The mere idea of having a baby out of wedlock in Rwanda attracts scorn from society that can only be rivalled by a paedophile’s confession.

Pastor Kibirango says that pregnancy before marriage, especially in our culture, can put undue pressure on a couple to get married before the right time and that that can be an unfortunate scenario.

“However, I don’t think that it’s necessarily the cause of failed marriages. It is deeper than that, it is one where both the man and the lady have rushed into a union without giving it enough time to get to know each other well enough to commit to a future together,” he says.

“I have witnessed people getting married after getting pregnant and they are happily married. And there are others whose marriage didn’t last due to more fundamental reasons rather than whether they got a child before or after wedlock,” the pastor says.

Aidah Kayitesi says people should not get married because the woman is pregnant, but because they want to, and feel like it’s the right time to actually tie the knot.

“I think a couple should know each other for at least one year because they have to first understand each other’s background.

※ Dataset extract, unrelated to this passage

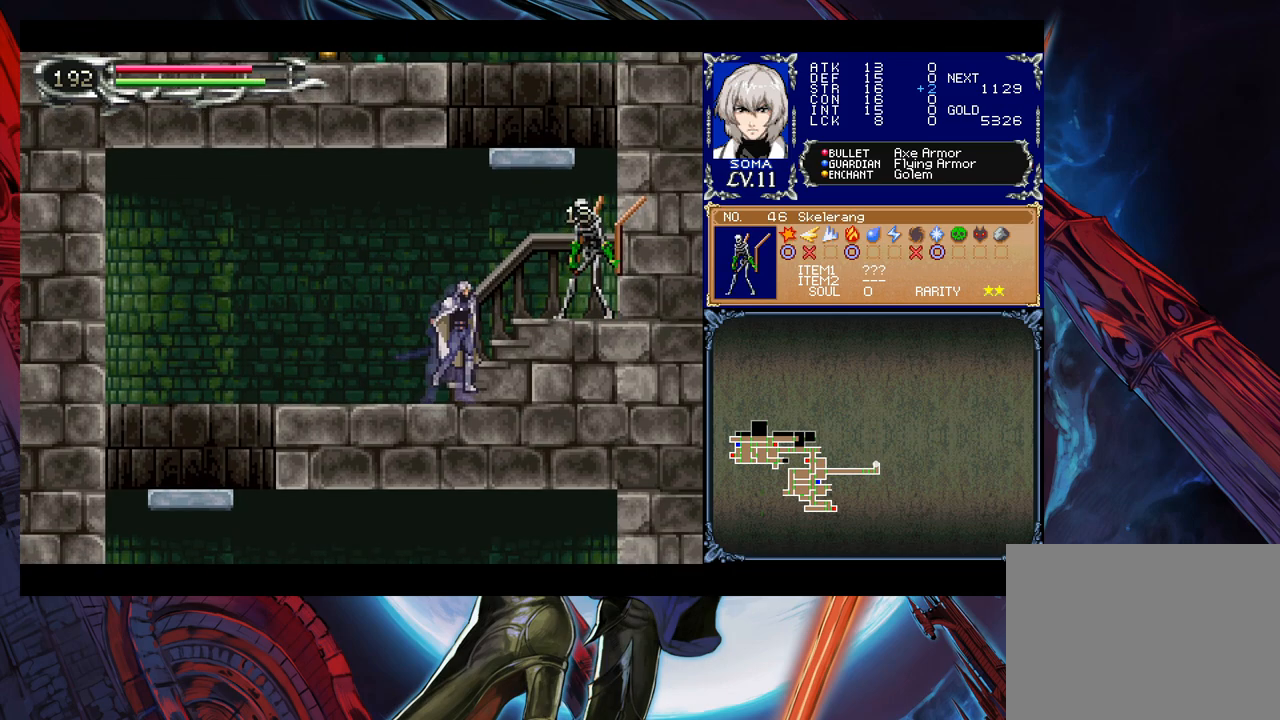
{"buttons": [], "left_stick": "right", "right_stick": "center", "events": [[33, "A", "up"], [167, "A", "down"], [217, "A", "up"]]}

This is someone you plan to spend the rest of your life with, you should get married out of love and not because of pregnancy,” she says.

Kayesu believes that the ‘Kigali Proposal’ is one of the factors that lead to failed marriages today, not neglecting other factors though.

She believes that couples should get married for the right reasons and not out of fear of having a child out of wedlock.

In her article, Do People Still Get Married Because of Pregnancy? Léa Rose Emery referred to this as ‘The Modern Shotgun Wedding.’

She says that although it would be nice to think that being pregnant and unmarried would no longer have a stigma in the 21st century, some social prejudices die hard.

“Now, unmarried couples are far more likely to move in together due to pregnancy than to walk down the aisle. But it still happens and, perhaps more importantly than that, there’s still a lot of pressure for it to happen. Is it the right choice?” she writes.

“It’s not unusual to feel emotional and romantic when you realise you’re pregnant. You know that the pregnancy basically bonds you to the other person for life anyway, and some people even take it as a sign that they should get married. But while there are many personal reasons people choose marriage when they’re pregnant, it’s important to remember how much societal pressure feeds into this,’ she notes.